Un mythe voit alors le jour. L’association Mémoire Traumatique et Victimologie redessine ce mythe du « vrai viol » et de la « vraie victime » pensé par les Français. Celle-ci aurait des « traces physiques de violence ou de lésions génitales, aurait réagi, se serait opposée, n’aurait pas revu son agresseur, aurait déclaré tout de suite l’agression et n’aurait pas mis beaucoup de temps à s’en souvenir. » Ce qui ne tient en aucun cas compte de la réalité. La victime peut en effet faire face à différents mécanismes lors du viol, tels que la sidération psychique (la victime se retrouve dans l’incapacité de réagir) ou encore le mécanisme psychotraumatique qui fait suite à des violences, pouvant entraîner le trouble de la mémoire traumatique.

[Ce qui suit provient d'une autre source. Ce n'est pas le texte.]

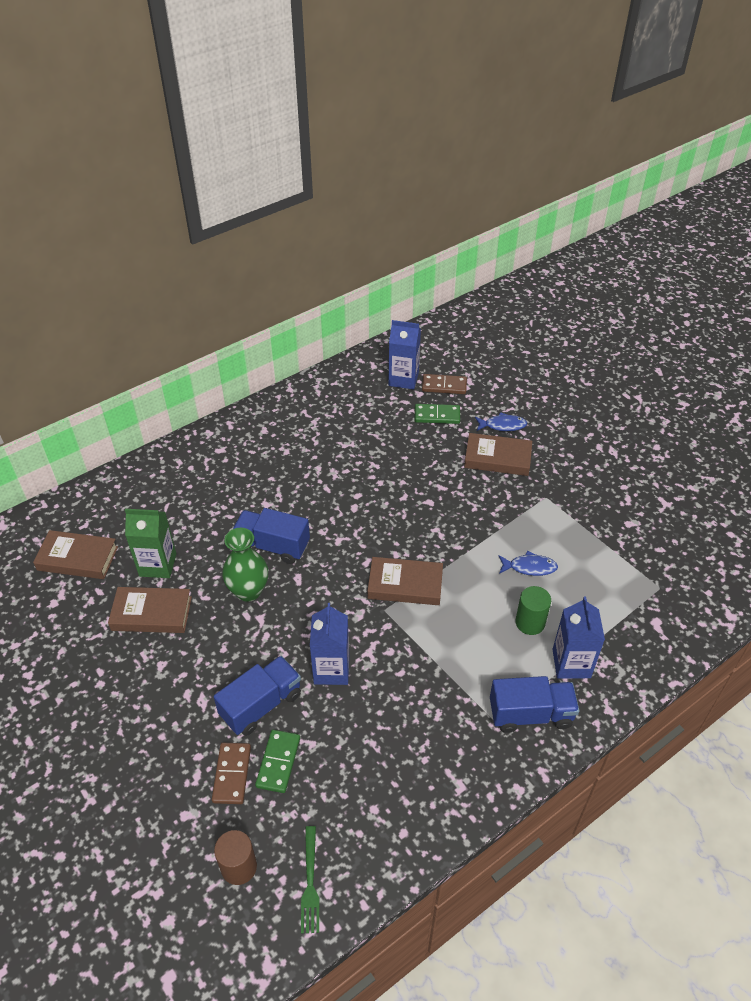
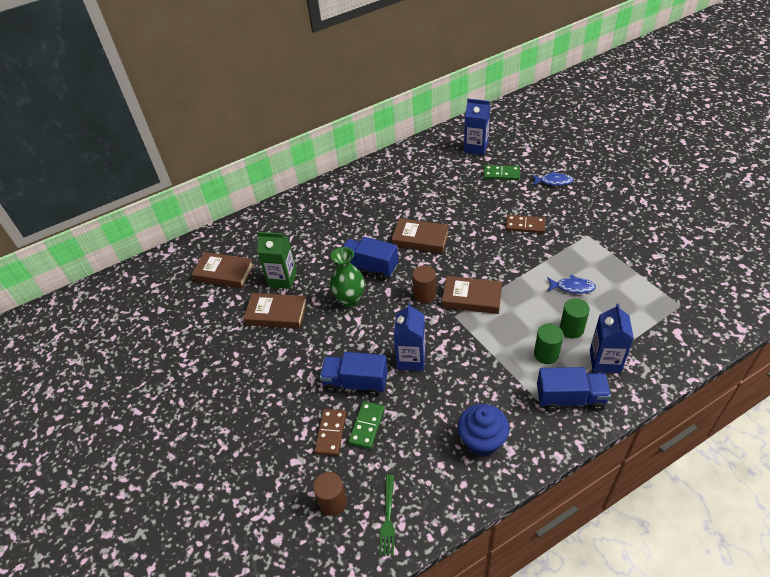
camera: 10 degrees right, 0 degrees up
blue truck [214,656,301,736] -> blue truck turned 135 degrees counterclockwise [320,352,388,397]
brown domino [422,374,467,394] -> brown domino moved to [505,215,545,233]
brown book [464,433,532,476] -> brown book moved to [391,218,449,253]
none -> brown cylinder [412,265,436,304]
none -> blue cupcake [458,404,509,457]
none -> green cylinder [534,324,564,364]

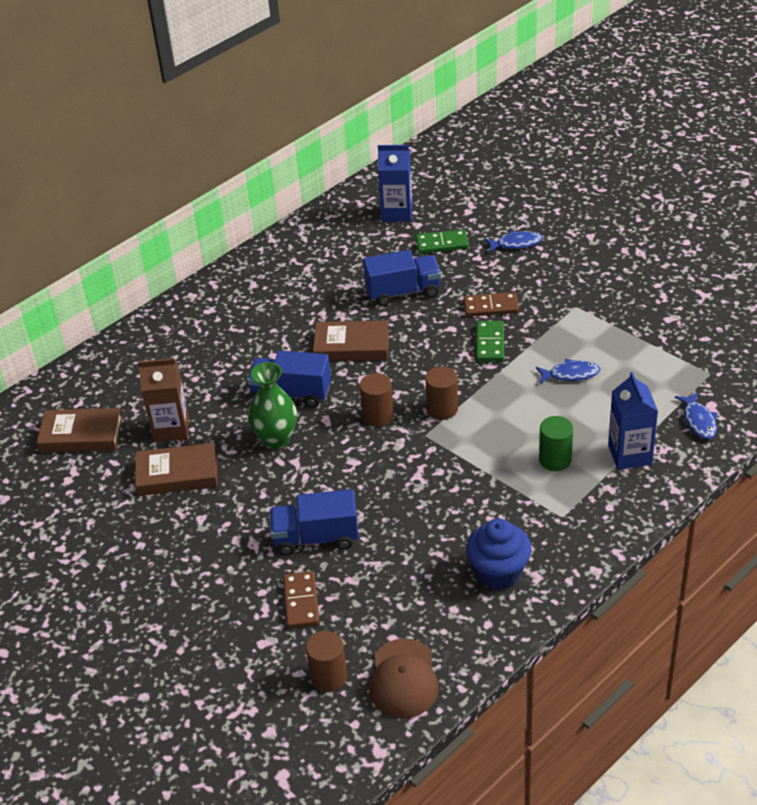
camera: 15 degrees left, 5 degrees down
green carton [257,232,297,289] -> brown carton [138,358,189,442]
green domino [348,401,385,449] -> green domino moved to [476,321,504,362]
green fork [379,475,395,556] -> brown cap [369,638,439,718]
blue carton [394,303,426,371] -> none
brown book [442,276,502,314] -> brown cylinder [425,366,458,420]
blue truck [537,367,611,412] -> blue truck moved to [363,250,441,306]
green cylinder [560,298,590,339] -> none
none -> blue fish [675,392,717,439]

D’autre part, cette mauvaise assistance trouve son origine dans le manque de moyens et de formation des forces de l’ordre. Ces dernières ne savent pas accueillir convenablement les victimes et se référent à leurs préjugés et stéréotypes sur le viol et les violences sexuelles. Les policiers ne font pas exception et baignent eux aussi dans la culture du viol.

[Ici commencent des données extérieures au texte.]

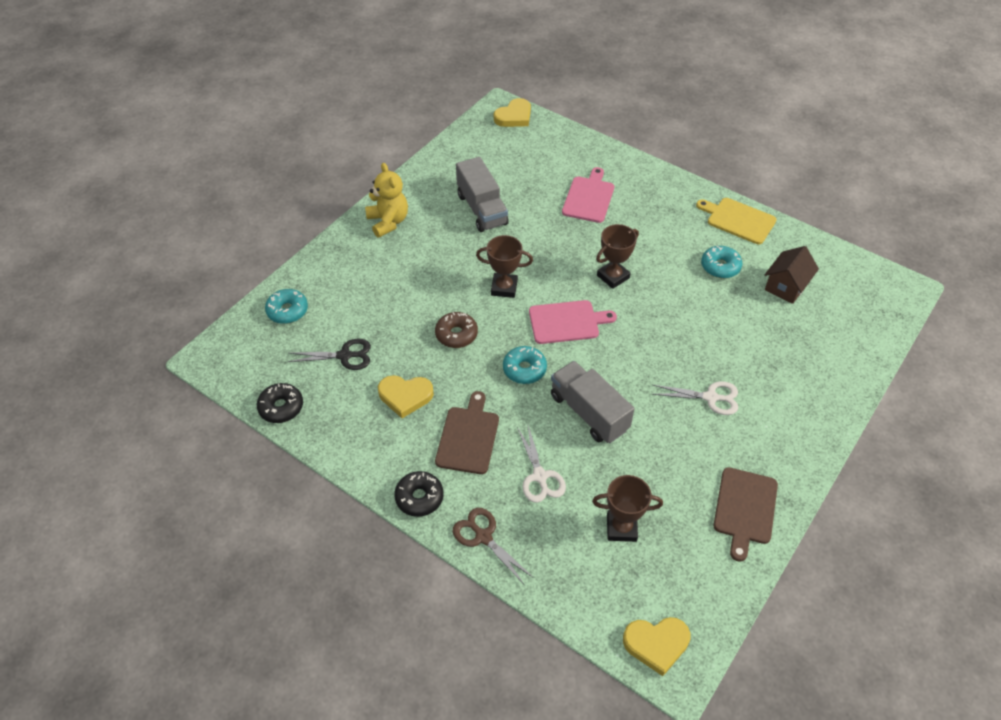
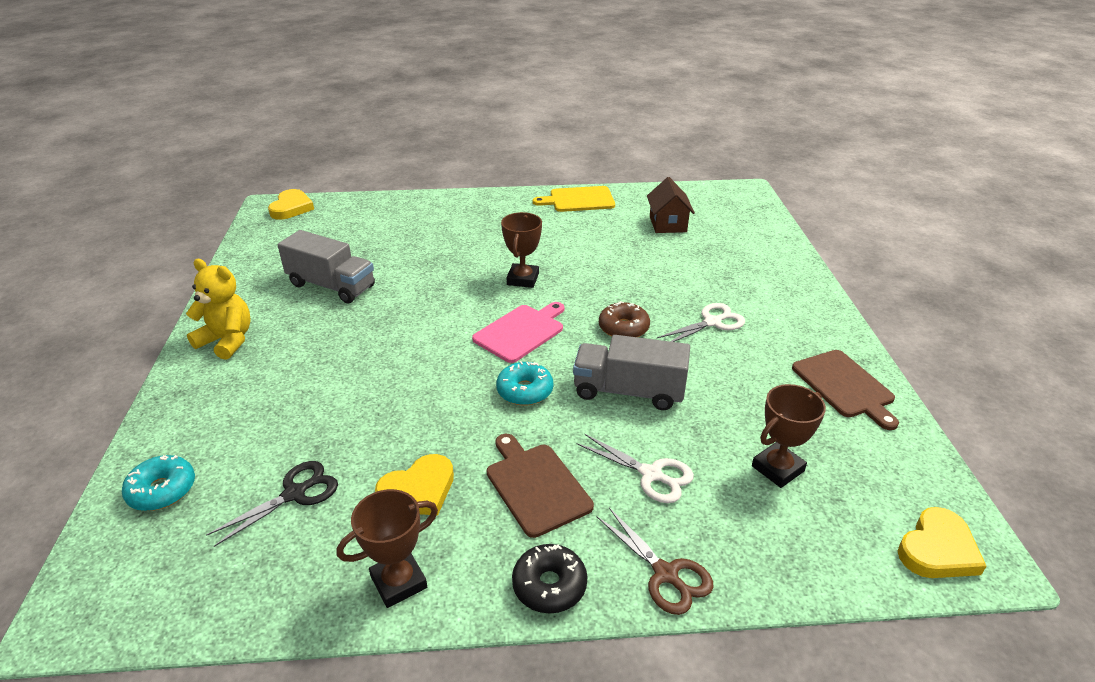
camera: 40 degrees left, 15 degrees down
black donut [257,383,303,423] -> none
brown donut [435,312,478,348] -> brown donut moved to [599,301,650,337]
brown scissors [453,508,532,584] -> brown scissors turned 135 degrees counterclockwise [597,508,714,615]
brown trophy [476,235,533,298] -> brown trophy moved to [337,489,438,608]
pink cutting board [562,167,614,223] -> none
turquoise donut [701,246,742,278] -> none

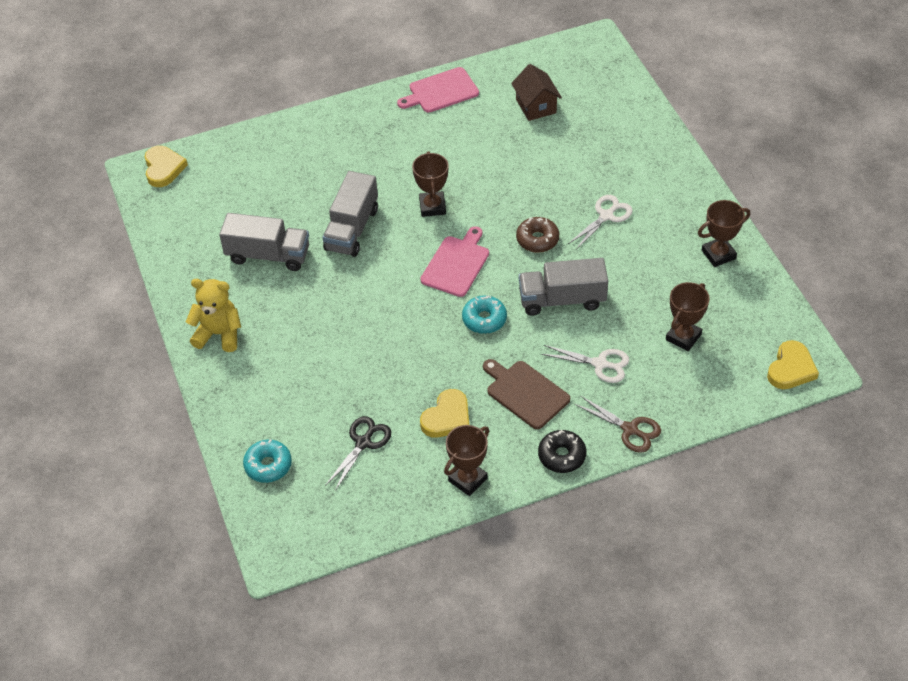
camera: 15 degrees left, 15 degrees up
yellow cutting board [533,186,615,212] -> pink cutting board [397,67,479,112]
brown cutting board [792,350,899,430] -> brown trophy [698,200,750,267]
none -> grey truck [323,171,378,257]

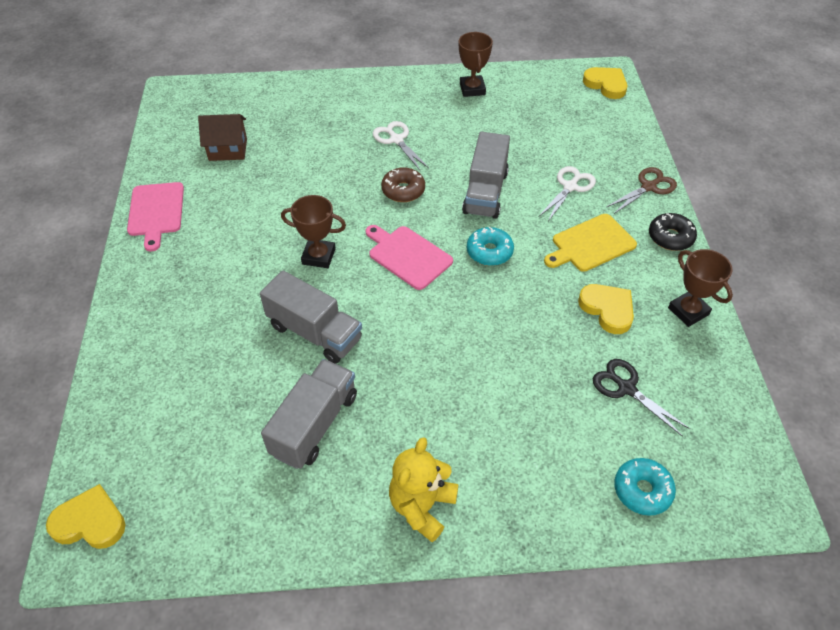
camera: 75 degrees left, 0 degrees up
brown cutting board [483,359,570,429] -> yellow cutting board [544,214,637,272]
brown trophy [666,282,710,351] -> none

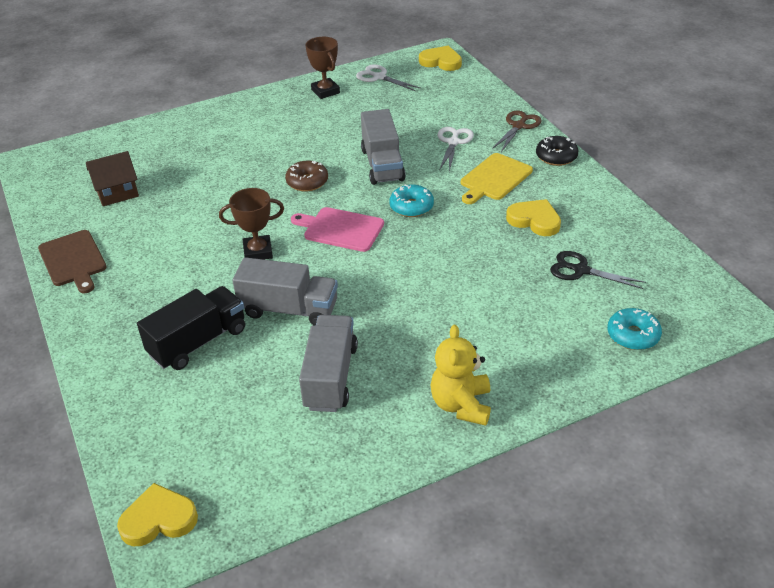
camera: 20 degrees left, 10 degrees down
pink cutting board [127,182,184,252] -> brown cutting board [38,230,107,293]
white scissors [373,121,429,171] -> white scissors moved to [356,64,420,91]
brown trophy [668,249,733,327] -> none
none -> black truck [137,286,245,370]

En effet, le journaliste Valentin Gendrot, infiltré dans la police, faisait part d’une formation de 3 heures sur les violences faites aux femmes. L’apprentissage théorique n’étant pas suffisant, les officiers de police se retrouvent sur le terrain, incapable de savoir gérer convenablement ces situations. En effet, les stéréotypes évoqués précédemment ne peuvent être déconstruits lors d’une formation et ont une incidence sur le traitement judiciaire. Cette courte formation ne permet pas de percevoir la diversité des profils des victimes. Ainsi, une victime pourrait très bien être euphorique ou avoir une réaction légère suite à un traumatisme, ce qui pourrait être déstabilisant pour le policier qui s’attendrait à voir une victime dévastée, en pleurs. Cela pourrait ainsi l’amener à penser que la victime ment. D’autres penseront que le viol conjugal ne peut être considéré comme un viol, refusant ainsi de le qualifier comme tel et donc de prendre la plainte. Ainsi, plus l’on s’écarte du profil stéréotypé de la « vraie victime » perçu dans l’imaginaire collectif, moins la victime a de chance d’être prise au sérieux. De plus, plus les forces de l’ordre adhèrent aux stéréotypes sur le viol, moins ils considèreront que le violeur mérite d’être condamné. D’autres facteurs, issus de stéréotypes, jouent également. L’appartenance de l’agresseur à des catégories défavorisées de la population facilite le traitement de la plainte, par exemple.

Ensuite, lors de l’enquête, arrive l’étape de la confrontation, étape clé pour déterminer la véracité des faits et la crédibilité des accusations. Il sera ainsi décidé par la suite de l’engagement ou de l’abandon des poursuites. Ce processus reste inadapté en raison du fait que le comportement et les propos de la victime peuvent se retrouver hautement altérés face à son agresseur. Le problème réside dans la croyance, sans une formation adéquate, que la confrontation serait un mode d’enquête nécessaire et le plus approprié. Les forces de l’ordre telles que le policier suspendu n’ayant pas connaissances des mécanismes psychologiques de réaction aux traumatismes, auraient tendance à juger que la victime ment.

Aussi, le Ministère de l’Intérieur évoque un taux de satisfaction de l’accueil en commissariats et gendarmeries de 90% par les femmes qui auraient porté plainte en 2020 pour des faits de violences conjugales, mais qu’en est-il réellement ?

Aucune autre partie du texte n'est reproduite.